=== What is required ===
Copy the lines below word for word, beginning at the line that contains "- **Content-Type**: Not defined" and stopping after the line that contains "[[Back to top]](#)".

=== Provided information ===

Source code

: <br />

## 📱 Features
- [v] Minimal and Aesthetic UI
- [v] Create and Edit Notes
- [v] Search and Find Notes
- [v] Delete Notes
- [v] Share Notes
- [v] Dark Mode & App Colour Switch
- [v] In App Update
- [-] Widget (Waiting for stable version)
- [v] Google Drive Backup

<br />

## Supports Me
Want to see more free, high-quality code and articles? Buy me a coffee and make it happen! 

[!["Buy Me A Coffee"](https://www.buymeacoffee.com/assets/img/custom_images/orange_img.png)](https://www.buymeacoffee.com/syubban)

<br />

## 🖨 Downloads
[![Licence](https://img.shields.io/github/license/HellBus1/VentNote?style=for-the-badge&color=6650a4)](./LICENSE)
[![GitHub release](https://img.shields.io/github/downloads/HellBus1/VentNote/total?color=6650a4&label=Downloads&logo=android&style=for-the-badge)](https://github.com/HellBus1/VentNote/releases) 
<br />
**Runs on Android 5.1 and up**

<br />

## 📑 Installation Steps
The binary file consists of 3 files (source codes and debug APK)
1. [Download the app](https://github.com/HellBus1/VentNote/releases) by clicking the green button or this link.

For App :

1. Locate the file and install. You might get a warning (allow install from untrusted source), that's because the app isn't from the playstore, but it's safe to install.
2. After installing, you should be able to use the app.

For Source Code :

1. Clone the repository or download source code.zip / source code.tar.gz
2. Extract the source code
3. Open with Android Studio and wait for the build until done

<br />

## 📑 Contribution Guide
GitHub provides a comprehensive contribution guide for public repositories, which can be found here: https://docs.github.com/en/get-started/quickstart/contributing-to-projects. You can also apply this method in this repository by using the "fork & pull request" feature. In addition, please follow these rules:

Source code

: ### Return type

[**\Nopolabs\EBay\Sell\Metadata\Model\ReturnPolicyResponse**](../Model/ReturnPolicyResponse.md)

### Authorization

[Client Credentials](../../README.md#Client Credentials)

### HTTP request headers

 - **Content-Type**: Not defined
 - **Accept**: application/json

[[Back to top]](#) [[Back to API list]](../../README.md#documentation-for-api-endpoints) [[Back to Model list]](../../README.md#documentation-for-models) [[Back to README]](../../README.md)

...

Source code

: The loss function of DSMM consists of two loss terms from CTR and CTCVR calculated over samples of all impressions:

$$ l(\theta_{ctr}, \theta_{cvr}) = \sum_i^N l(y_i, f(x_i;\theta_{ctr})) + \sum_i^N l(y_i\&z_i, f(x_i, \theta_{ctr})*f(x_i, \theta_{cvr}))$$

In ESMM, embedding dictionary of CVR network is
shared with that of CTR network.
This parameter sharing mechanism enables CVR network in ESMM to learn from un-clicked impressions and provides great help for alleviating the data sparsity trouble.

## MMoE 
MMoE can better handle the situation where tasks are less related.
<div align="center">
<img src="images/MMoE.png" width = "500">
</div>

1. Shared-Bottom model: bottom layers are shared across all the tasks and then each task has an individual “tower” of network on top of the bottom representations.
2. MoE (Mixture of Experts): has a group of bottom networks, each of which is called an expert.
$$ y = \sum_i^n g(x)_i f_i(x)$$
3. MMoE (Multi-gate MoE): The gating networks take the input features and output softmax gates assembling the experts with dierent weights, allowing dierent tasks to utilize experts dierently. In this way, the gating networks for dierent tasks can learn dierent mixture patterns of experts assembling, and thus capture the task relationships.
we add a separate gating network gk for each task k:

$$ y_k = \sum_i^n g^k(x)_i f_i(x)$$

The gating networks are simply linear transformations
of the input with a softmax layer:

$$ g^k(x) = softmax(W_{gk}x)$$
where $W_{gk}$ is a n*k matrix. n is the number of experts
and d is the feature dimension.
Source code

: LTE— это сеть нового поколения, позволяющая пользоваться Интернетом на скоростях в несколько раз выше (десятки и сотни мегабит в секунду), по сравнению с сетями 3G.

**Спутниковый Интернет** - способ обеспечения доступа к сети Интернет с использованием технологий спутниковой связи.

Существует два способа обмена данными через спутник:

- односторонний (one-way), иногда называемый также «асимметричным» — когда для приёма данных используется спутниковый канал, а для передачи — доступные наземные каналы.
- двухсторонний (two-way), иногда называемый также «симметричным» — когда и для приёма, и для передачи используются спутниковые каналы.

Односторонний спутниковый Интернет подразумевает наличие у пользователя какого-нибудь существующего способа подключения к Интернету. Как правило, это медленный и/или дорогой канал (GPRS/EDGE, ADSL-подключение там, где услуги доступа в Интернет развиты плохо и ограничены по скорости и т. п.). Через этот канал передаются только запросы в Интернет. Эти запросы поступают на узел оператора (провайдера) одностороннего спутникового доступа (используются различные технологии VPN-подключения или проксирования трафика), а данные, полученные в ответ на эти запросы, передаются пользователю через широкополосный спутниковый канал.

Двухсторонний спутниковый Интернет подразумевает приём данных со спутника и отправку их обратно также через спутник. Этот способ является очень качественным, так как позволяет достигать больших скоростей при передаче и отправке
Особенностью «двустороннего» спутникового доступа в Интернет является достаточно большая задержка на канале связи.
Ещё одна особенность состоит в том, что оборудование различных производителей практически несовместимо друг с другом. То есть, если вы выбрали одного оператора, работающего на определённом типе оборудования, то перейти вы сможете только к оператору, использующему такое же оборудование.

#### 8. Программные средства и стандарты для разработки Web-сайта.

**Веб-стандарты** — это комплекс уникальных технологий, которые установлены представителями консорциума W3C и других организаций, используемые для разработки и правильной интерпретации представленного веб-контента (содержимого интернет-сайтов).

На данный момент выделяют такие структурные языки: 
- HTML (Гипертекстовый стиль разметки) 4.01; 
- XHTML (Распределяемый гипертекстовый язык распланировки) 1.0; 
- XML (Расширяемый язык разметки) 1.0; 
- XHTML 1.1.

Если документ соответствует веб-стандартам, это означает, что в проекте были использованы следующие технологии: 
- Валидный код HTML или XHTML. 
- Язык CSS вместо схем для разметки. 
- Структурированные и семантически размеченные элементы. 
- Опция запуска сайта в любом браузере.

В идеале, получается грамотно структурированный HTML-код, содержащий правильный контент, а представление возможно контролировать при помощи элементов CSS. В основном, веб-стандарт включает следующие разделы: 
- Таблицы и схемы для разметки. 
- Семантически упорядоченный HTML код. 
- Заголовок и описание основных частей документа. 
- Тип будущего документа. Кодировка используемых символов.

=== Written answer ===
 - **Content-Type**: Not defined
 - **Accept**: application/json

[[Back to top]](#) [[Back to API list]](../../README.md#documentation-for-api-endpoints) [[Back to Model list]](../../README.md#documentation-for-models) [[Back to README]](../../README.md)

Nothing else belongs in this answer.